Do not misunderstand me. I am glad of this release. When you strove to arouse me from my despair I did, for a little while, cherish the hope that I might be able to devote my declining years to the work which Alice herself took an interest in. But the web of testimony woven round my old friend, Mensmore; the self-effacing spirit of his sister, who, to shield me, was willing to sacrifice herself; the possibility that I might involve these two, and perhaps others, in my own ruin – every circumstance conspired to overwhelm me.

I can endure no more, my dear Bruce. It is ended. The past is already a dream to me – the future void. My poor nature was not designed to withstand such a strain. The cord of existence has snapped, and I cannot bring myself to believe it will be mended again. In bidding you farewell I ask one thing. If you take a charitable view of my deeds, if you consider that my penalty is commensurate with my faults, then you might take my dead hand and say, “This was my friend. I pity him. May the spirit of his wife be merciful unto him should they meet in the regions beyond the grave.”

And so, for the last time, I sign myself

    Charles Dyke.

CHAPTER XXXI

VALEDICTORY

Much as Bruce would have wished to inter his dead friend’s secret with his mortal remains in the tomb, it was impossible.

Sir Charles Dyke’s sacrifice must not be made in vain, and the strange chain of events encircled other actors in the drama too strongly to enable the barrister to adopt the course which would otherwise have commended itself to him. An early visit to Scotland Yard, where, in company with Mr. White, he interviewed the Deputy Commissioner, and a conference with the district coroner settled two important questions. The police were satisfied as to the cause of Lady Dyke’s death, and the coroner agreed to keep the evidence as to the baronet’s sudden collapse strictly within the limits of the medical evidence.

A wholly unnecessary public scandal was thus avoided.

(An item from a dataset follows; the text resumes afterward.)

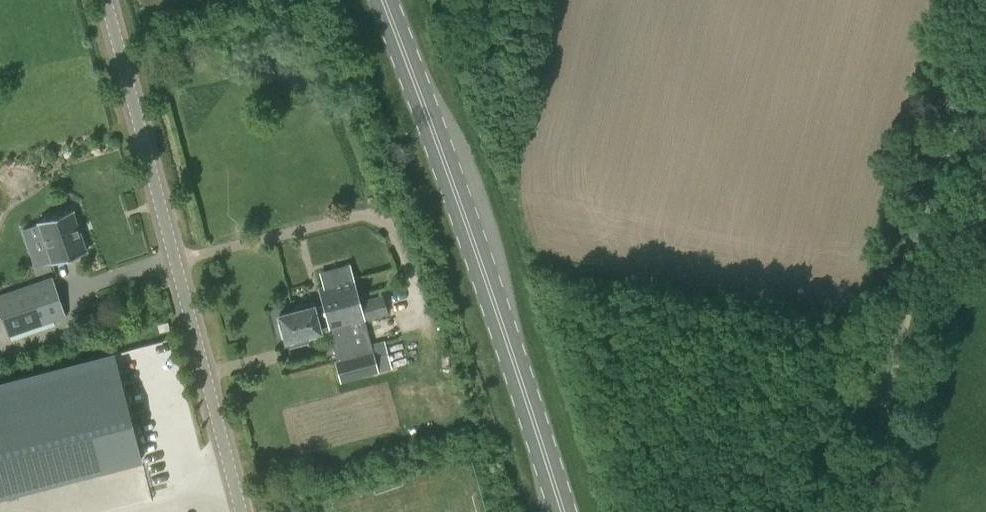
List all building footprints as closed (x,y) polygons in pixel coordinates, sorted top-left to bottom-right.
[(87,250),(73,210),(37,222),(51,262),(87,250)] [(7,337),(65,317),(51,276),(0,294),(0,315),(7,337)] [(323,308),(358,299),(353,277),(318,287),(322,303),(323,308)] [(378,370),(390,367),(383,340),(370,343),(364,321),(364,319),(388,313),(382,295),(359,300),(358,299),(323,308),(329,329),(337,359),(335,360),(340,382),(378,372),(378,370)] [(293,306),(294,311),(279,315),(285,340),(329,329),(323,308),(322,303),(312,305),(311,301),(293,306)]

With Lady Dyke’s relatives his task required considerable tact. Without taking them fully into his confidence, he explained that Sir Charles had all along known the exact facts bearing upon her death and burial-place, but for family reasons he thought it best not to disclose his knowledge.

Bruce needed their co-operation in getting the home office to give the requisite permission for Lady Dyke’s reburial. The circumstance that the deceased baronet had left his estates to his wife’s nephew, joined to the important position Bruce occupied as one of the trustees and joint guardian, with the boy’s mother, of the young heir, smoothed over many difficulties.

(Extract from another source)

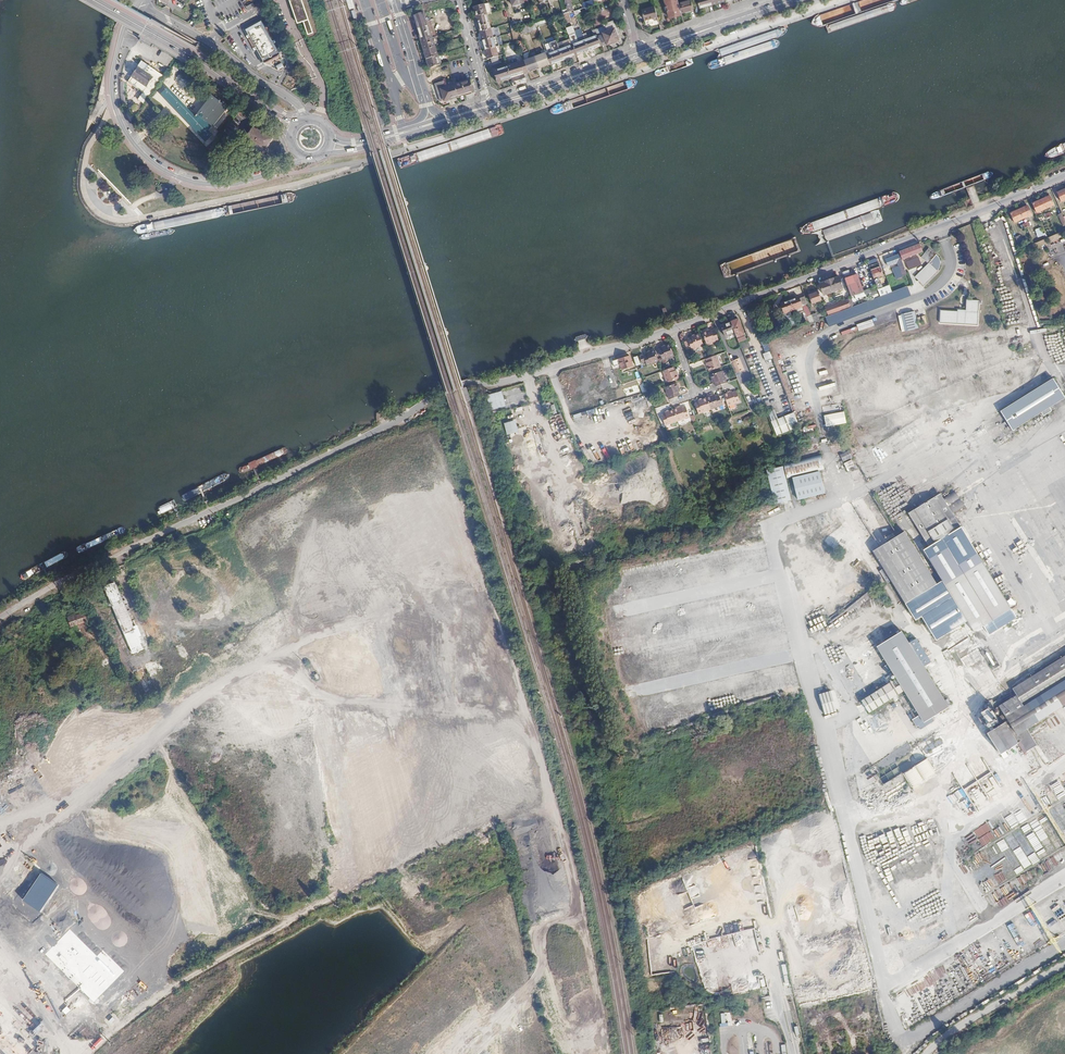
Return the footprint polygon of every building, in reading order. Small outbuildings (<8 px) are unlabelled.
[(242,2),(249,11),(256,6),(252,0),(245,0),(242,2)] [(302,0),(289,0),(298,23),(303,22),(309,37),(315,35),(302,0)] [(670,17),(681,14),(677,0),(665,0),(669,17),(670,17)] [(682,12),(693,9),(691,0),(688,0),(679,2),(682,12)] [(473,7),(476,17),(488,14),(493,12),(490,3),(473,7)] [(645,20),(658,16),(655,5),(642,9),(645,20)] [(574,11),(576,16),(580,15),(579,13),(588,10),(586,7),(583,8),(574,11)] [(419,35),(421,41),(432,37),(436,36),(434,32),(433,30),(431,21),(427,22),(425,15),(424,13),(413,16),(417,28),(419,35)] [(476,17),(479,31),(491,28),(488,14),(476,17)] [(537,28),(550,24),(548,18),(535,22),(537,28)] [(595,30),(601,46),(607,44),(607,45),(618,41),(614,30),(616,29),(613,21),(604,24),(605,26),(595,30)] [(528,25),(520,27),(522,34),(530,32),(528,25)] [(262,26),(250,33),(248,34),(250,38),(250,39),(263,62),(265,61),(279,53),(265,29),(264,30),(262,26)] [(479,31),(482,41),(494,37),(491,28),(479,31)] [(583,35),(589,51),(601,46),(595,30),(592,31),(594,36),(588,38),(586,33),(583,35)] [(572,44),(576,56),(589,51),(583,35),(578,36),(580,42),(572,44)] [(421,41),(424,50),(435,47),(432,37),(421,41)] [(494,37),(482,41),(484,50),(496,47),(494,37)] [(559,49),(563,61),(576,56),(572,44),(559,49)] [(424,50),(426,59),(438,55),(435,47),(424,50)] [(496,47),(484,50),(487,59),(499,56),(496,47)] [(546,54),(550,66),(563,61),(559,49),(546,54)] [(528,73),(550,66),(546,54),(527,61),(525,54),(522,55),(524,60),(528,73)] [(426,59),(429,68),(441,64),(438,55),(426,59)] [(145,103),(164,75),(164,74),(143,60),(143,61),(129,82),(144,92),(140,99),(145,103)] [(510,79),(512,83),(524,79),(523,74),(528,73),(524,60),(507,66),(510,79)] [(497,83),(510,79),(507,66),(493,71),(497,83)] [(455,85),(458,96),(469,93),(473,92),(469,80),(455,85)] [(444,101),(458,96),(455,85),(445,88),(444,82),(435,84),(440,102),(444,101)] [(161,94),(206,143),(214,136),(210,131),(213,127),(215,128),(229,109),(213,96),(196,117),(169,88),(161,94)] [(268,154),(269,148),(266,147),(271,139),(264,134),(266,132),(255,125),(247,137),(251,140),(248,144),(248,146),(248,148),(251,149),(268,151),(267,153),(268,154)] [(1050,195),(1042,199),(1046,207),(1054,204),(1050,195)] [(1046,207),(1042,199),(1033,203),(1037,211),(1046,207)] [(1027,206),(1019,210),(1022,218),(1032,214),(1027,206)] [(1022,218),(1019,210),(1010,213),(1014,222),(1022,218)] [(991,240),(980,244),(996,284),(1007,280),(991,240)] [(922,251),(919,244),(900,252),(902,258),(922,251)] [(943,253),(932,244),(925,253),(932,260),(918,273),(926,281),(942,266),(943,253)] [(901,261),(901,260),(899,254),(886,260),(888,265),(898,262),(902,275),(906,274),(901,261)] [(876,262),(874,257),(865,260),(867,265),(876,262)] [(919,257),(906,263),(910,271),(923,265),(919,257)] [(891,292),(888,285),(880,288),(876,277),(881,275),(876,262),(867,265),(878,297),(891,292)] [(842,278),(849,297),(862,292),(855,273),(842,278)] [(837,277),(818,284),(823,297),(842,289),(837,277)] [(819,296),(816,287),(806,290),(810,300),(819,296)] [(799,296),(790,299),(793,309),(802,306),(799,296)] [(969,308),(944,307),(943,319),(980,321),(982,297),(970,296),(969,308)] [(1015,298),(1002,301),(1003,306),(1016,303),(1015,298)] [(793,309),(790,299),(780,303),(783,312),(793,309)] [(836,304),(839,312),(853,306),(850,299),(836,304)] [(836,304),(824,308),(827,316),(839,312),(836,304)] [(899,315),(902,332),(919,329),(916,312),(899,315)] [(735,333),(739,342),(746,339),(738,320),(731,323),(735,333)] [(735,333),(731,323),(721,327),(725,337),(735,333)] [(703,332),(707,344),(719,340),(715,329),(712,330),(711,329),(703,332)] [(699,333),(690,336),(691,338),(688,339),(688,340),(684,342),(687,349),(691,348),(691,349),(703,345),(699,333)] [(763,351),(770,348),(767,340),(761,343),(763,351)] [(663,348),(659,350),(662,360),(674,356),(670,344),(662,346),(663,348)] [(646,353),(640,355),(644,366),(647,364),(648,365),(658,361),(654,349),(645,352),(646,353)] [(630,355),(614,360),(615,365),(622,363),(624,368),(634,365),(630,355)] [(705,363),(709,370),(721,367),(716,355),(707,358),(708,362),(705,363)] [(736,373),(745,369),(740,357),(731,361),(736,373)] [(672,367),(662,370),(666,382),(678,378),(675,371),(674,370),(672,367)] [(722,371),(710,374),(713,383),(714,383),(715,386),(726,382),(722,371)] [(574,379),(574,378),(572,373),(564,376),(567,382),(574,379)] [(749,373),(738,377),(742,388),(749,386),(747,381),(751,379),(749,373)] [(999,412),(1012,432),(1041,413),(1044,416),(1052,411),(1050,408),(1064,398),(1064,397),(1052,378),(999,412)] [(676,383),(665,387),(669,398),(679,395),(678,391),(679,390),(676,383)] [(731,391),(723,394),(727,406),(739,402),(735,390),(731,392),(731,391)] [(506,407),(503,391),(487,395),(491,411),(506,407)] [(713,394),(696,400),(696,402),(694,403),(697,413),(721,405),(718,395),(714,396),(713,394)] [(680,406),(664,411),(665,413),(661,414),(664,425),(689,416),(685,406),(681,407),(680,406)] [(776,409),(769,411),(777,435),(800,427),(795,412),(778,417),(776,409)] [(619,414),(616,418),(616,423),(617,428),(621,431),(627,433),(631,431),(635,428),(637,422),(636,418),(634,414),(629,411),(622,412),(619,414)] [(827,427),(848,423),(845,411),(825,415),(827,427)] [(604,434),(608,432),(611,428),(612,423),(611,418),(605,414),(600,413),(596,414),(593,416),(590,419),(590,426),(592,430),(597,433),(601,434),(604,434)] [(632,422),(623,425),(626,432),(634,428),(632,422)] [(533,423),(508,428),(513,448),(521,446),(518,435),(524,433),(526,443),(537,440),(533,423)] [(788,477),(824,468),(821,456),(785,465),(788,477)] [(782,467),(765,471),(774,505),(791,501),(782,467)] [(819,471),(792,478),(797,501),(825,494),(819,471)] [(945,536),(959,525),(950,510),(960,503),(949,486),(907,513),(929,546),(940,539),(946,548),(927,559),(972,633),(978,629),(1011,609),(975,553),(962,562),(953,547),(945,536)] [(864,498),(868,504),(875,500),(871,494),(864,498)] [(873,552),(895,589),(905,606),(936,586),(904,533),(873,552)] [(765,541),(747,544),(748,546),(760,545),(761,552),(756,553),(756,554),(763,553),(765,565),(769,564),(765,541)] [(873,552),(868,555),(890,592),(895,589),(873,552)] [(105,587),(125,634),(135,630),(115,583),(105,587)] [(69,619),(72,627),(87,622),(83,613),(69,619)] [(325,620),(334,633),(343,627),(341,624),(336,627),(330,617),(325,620)] [(997,641),(1011,632),(1006,625),(992,634),(997,641)] [(145,629),(148,641),(154,639),(151,627),(145,629)] [(393,631),(382,635),(388,652),(399,649),(393,631)] [(902,632),(876,648),(896,679),(861,701),(869,714),(904,692),(923,723),(949,707),(902,632)] [(961,652),(977,642),(973,636),(957,646),(961,652)] [(350,643),(342,646),(345,654),(353,651),(350,643)] [(981,648),(964,657),(971,672),(981,667),(989,683),(996,679),(981,648)] [(985,708),(992,719),(994,723),(974,736),(986,756),(1003,745),(994,730),(998,728),(1015,755),(1021,751),(1011,733),(1064,699),(1064,650),(993,696),(996,701),(985,708)] [(358,652),(350,656),(354,665),(362,662),(358,652)] [(350,670),(347,655),(331,658),(333,673),(350,670)] [(356,680),(361,692),(370,688),(365,676),(369,674),(367,669),(356,674),(358,679),(356,680)] [(820,694),(826,714),(839,711),(833,690),(820,694)] [(979,713),(985,724),(992,719),(985,708),(979,713)] [(985,724),(979,713),(976,715),(974,711),(968,716),(970,719),(967,721),(973,732),(985,724)] [(239,752),(235,744),(230,747),(235,755),(227,759),(230,764),(245,756),(242,750),(239,752)] [(896,757),(912,751),(909,744),(894,750),(896,757)] [(912,787),(937,773),(928,758),(904,773),(912,787)] [(956,792),(961,799),(966,796),(962,788),(956,792)] [(1064,794),(1064,792),(1063,789),(1057,794),(1060,798),(1064,794)] [(1043,810),(1051,804),(1041,790),(1033,796),(1043,810)] [(1045,814),(1038,818),(1042,825),(1049,822),(1045,814)] [(994,830),(999,837),(1007,832),(1002,825),(994,830)] [(980,853),(983,858),(989,854),(986,849),(980,853)] [(58,885),(41,873),(22,901),(40,912),(58,885)] [(263,909),(267,907),(262,900),(259,902),(263,909)] [(249,921),(252,928),(262,925),(259,917),(249,921)] [(69,951),(77,949),(76,943),(68,945),(69,951)] [(57,953),(59,959),(67,956),(64,950),(57,953)] [(918,1021),(957,1001),(953,995),(940,1001),(939,999),(931,1003),(930,1000),(916,1007),(919,1012),(915,1015),(918,1021)] [(2,1050),(9,1043),(2,1036),(0,1037),(0,1048),(2,1050)]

After a harassing and anxious week Bruce had the melancholy satisfaction of seeing the remains of the unfortunate couple laid to rest in the stately gloom of the family vault.

The newspapers, of course, scented a mystery in the proceedings, but definite inquiry was barred in every direction. Even the exhumation order gave no clue to the reasons of the authorities for granting it, and in less than the proverbial nine days the incident was forgotten.

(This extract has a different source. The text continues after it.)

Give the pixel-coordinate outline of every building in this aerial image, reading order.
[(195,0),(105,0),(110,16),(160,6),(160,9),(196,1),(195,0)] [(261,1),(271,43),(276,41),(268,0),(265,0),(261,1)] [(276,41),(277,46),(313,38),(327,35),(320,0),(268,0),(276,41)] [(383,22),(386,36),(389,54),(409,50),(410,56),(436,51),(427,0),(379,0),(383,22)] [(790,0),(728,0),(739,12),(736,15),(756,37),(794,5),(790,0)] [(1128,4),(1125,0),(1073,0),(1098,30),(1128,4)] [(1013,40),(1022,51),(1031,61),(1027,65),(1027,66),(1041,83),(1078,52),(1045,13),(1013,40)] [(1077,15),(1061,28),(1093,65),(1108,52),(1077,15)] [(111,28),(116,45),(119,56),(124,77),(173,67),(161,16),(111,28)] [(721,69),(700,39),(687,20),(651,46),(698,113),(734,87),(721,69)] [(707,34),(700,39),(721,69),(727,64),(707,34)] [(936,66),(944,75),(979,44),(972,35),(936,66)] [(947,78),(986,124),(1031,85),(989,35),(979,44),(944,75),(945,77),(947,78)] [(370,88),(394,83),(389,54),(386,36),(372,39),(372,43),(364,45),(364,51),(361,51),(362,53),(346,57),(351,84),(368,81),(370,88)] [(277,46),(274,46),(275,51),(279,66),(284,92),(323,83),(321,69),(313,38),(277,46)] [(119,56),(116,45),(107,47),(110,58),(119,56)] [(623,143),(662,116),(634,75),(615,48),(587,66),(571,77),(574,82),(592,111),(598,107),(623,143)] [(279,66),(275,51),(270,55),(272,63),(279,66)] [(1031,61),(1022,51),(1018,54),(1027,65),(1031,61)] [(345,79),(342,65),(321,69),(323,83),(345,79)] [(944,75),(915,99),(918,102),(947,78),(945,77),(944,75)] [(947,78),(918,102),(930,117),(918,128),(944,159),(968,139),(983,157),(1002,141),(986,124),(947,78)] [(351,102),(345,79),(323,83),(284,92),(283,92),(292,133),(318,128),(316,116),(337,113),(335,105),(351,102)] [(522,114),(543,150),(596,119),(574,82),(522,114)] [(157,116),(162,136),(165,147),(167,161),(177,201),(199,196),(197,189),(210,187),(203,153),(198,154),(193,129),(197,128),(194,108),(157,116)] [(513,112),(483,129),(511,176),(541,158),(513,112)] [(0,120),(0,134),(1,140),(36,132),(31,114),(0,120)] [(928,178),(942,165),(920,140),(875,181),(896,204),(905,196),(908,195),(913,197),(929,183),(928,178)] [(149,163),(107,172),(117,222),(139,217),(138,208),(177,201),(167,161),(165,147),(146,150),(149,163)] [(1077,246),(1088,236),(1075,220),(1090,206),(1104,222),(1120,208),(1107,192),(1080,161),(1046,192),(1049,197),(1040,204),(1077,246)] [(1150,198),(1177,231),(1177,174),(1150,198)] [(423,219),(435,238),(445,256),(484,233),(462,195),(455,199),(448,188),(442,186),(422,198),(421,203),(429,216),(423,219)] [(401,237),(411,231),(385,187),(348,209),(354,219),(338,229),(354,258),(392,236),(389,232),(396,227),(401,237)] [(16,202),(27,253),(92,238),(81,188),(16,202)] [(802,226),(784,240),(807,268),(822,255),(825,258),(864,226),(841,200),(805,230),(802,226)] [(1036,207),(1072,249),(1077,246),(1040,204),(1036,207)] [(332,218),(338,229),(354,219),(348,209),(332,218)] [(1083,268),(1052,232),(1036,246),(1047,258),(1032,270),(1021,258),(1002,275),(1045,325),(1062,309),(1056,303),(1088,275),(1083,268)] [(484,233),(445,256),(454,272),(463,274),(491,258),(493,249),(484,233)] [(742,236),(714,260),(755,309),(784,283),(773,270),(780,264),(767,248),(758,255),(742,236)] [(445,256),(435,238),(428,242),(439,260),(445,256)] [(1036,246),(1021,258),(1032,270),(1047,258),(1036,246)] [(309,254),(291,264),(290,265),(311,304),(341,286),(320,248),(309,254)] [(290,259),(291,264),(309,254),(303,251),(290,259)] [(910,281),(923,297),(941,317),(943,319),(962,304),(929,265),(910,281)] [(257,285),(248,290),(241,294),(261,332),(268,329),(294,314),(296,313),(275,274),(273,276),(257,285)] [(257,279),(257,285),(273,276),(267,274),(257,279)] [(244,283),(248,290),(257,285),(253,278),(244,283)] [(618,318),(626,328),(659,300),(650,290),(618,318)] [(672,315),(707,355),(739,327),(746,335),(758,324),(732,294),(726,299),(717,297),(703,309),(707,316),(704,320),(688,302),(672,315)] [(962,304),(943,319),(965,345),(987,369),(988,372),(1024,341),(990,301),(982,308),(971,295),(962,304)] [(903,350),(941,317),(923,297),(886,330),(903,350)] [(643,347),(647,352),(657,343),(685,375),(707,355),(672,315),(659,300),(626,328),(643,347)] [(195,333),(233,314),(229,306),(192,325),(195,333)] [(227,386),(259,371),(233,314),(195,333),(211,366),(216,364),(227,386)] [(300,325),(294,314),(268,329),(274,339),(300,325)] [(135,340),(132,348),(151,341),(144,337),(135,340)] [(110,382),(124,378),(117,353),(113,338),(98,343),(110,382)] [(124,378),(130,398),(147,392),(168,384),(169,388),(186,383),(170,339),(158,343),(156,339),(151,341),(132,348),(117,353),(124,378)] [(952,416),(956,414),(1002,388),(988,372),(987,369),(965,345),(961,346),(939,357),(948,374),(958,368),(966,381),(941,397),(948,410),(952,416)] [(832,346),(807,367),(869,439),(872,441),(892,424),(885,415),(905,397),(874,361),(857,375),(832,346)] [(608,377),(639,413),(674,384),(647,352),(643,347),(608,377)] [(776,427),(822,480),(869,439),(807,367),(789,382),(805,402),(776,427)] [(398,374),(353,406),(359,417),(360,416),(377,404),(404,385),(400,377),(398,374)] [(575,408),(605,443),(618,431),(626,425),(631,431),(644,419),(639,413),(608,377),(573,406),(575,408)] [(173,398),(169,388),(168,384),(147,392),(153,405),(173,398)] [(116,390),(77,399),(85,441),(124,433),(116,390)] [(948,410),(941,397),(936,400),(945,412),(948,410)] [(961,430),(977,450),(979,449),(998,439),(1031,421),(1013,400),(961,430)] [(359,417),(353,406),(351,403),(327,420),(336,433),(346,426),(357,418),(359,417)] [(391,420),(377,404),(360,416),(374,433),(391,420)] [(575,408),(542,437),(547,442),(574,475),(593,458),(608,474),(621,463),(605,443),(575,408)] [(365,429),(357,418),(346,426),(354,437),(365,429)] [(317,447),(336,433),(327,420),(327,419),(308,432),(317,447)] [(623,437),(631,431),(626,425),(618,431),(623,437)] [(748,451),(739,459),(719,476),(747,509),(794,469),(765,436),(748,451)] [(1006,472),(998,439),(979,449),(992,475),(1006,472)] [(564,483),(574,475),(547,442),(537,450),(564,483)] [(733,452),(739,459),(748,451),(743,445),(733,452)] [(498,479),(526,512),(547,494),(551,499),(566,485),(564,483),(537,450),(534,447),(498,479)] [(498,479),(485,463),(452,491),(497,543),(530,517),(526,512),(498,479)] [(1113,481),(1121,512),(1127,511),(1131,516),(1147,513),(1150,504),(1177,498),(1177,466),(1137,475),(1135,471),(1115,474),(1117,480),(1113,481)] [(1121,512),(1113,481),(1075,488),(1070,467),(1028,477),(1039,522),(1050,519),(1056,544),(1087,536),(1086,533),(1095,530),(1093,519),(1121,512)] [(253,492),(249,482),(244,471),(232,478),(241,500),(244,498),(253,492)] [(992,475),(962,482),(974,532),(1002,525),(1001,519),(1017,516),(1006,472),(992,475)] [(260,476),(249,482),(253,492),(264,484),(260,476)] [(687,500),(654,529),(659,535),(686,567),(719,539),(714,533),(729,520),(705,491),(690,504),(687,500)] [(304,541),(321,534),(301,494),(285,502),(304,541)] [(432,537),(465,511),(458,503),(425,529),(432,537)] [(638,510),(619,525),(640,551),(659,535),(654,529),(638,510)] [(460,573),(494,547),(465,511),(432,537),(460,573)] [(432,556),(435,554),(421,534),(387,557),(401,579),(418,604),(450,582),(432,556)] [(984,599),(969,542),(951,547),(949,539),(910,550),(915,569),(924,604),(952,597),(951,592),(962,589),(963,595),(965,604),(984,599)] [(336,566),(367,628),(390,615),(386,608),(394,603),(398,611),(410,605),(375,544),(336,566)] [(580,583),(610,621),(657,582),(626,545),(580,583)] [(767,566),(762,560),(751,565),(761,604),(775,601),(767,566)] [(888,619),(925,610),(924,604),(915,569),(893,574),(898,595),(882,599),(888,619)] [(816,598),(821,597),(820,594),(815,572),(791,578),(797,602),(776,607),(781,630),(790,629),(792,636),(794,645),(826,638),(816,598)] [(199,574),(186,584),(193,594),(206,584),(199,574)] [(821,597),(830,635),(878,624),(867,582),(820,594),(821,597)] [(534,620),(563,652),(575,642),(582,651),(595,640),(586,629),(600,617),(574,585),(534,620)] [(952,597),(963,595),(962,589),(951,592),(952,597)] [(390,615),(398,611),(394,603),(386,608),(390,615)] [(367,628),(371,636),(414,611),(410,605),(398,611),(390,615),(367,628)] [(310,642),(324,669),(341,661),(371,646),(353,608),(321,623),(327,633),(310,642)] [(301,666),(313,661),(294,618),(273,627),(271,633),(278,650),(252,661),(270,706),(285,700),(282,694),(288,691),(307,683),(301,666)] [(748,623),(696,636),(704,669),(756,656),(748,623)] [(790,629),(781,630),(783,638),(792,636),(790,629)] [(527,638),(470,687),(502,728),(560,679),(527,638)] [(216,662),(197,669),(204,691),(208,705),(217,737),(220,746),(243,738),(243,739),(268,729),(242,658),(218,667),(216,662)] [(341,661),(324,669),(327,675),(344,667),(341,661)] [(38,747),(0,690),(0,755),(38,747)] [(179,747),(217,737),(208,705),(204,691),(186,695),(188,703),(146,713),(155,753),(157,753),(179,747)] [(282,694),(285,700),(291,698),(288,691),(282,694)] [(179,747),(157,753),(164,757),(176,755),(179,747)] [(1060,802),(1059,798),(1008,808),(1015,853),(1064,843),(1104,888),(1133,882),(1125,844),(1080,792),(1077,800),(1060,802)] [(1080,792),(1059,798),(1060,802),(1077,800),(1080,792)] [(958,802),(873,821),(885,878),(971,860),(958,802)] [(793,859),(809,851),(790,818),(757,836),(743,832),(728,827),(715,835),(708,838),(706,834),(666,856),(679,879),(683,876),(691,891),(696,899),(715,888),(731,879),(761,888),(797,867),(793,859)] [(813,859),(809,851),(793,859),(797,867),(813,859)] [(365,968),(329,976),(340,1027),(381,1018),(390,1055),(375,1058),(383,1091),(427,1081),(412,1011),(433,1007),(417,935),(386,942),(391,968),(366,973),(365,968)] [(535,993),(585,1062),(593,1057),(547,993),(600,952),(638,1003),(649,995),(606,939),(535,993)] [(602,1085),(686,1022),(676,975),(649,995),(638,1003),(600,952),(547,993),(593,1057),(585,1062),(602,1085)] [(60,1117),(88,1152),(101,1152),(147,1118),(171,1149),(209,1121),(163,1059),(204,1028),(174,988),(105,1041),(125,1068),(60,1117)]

Sir Charles had made it a condition precedent to the succession that his heir should bear his name, and should live with his widowed mother on the Yorkshire estate, or in the town house, for a certain number of months in each year, until the boy was old enough to go to school.

The stipulation was intended to have the effect of more rapidly burying his own memory in oblivion. Bruce, too, was given a sum of £5,000, “to be expended in bequests as he thought fit.”

Claude understood his motive thoroughly. Jane Harding had been loyal to her master in her way, so he arranged that she should receive an annual income sufficient to secure her from want. Thompson, too, was provided for when the time came that he was too feeble for further employment at Portman Square, and Mr. White received a handsome douceur for his services.

Mrs. Hillmer did not even know of Sir Charles Dyke’s death until weeks had passed. Acting on Bruce’s advice her brother simply told her that everything had been settled, and that the authorities concurred with the barrister in the opinion that Lady Dyke was accidently killed.

When she had completely recovered from the shock of the belief that her loyal friend had murdered his wife, Mensmore one day told her the whole sad story. But he would allow no more weeping.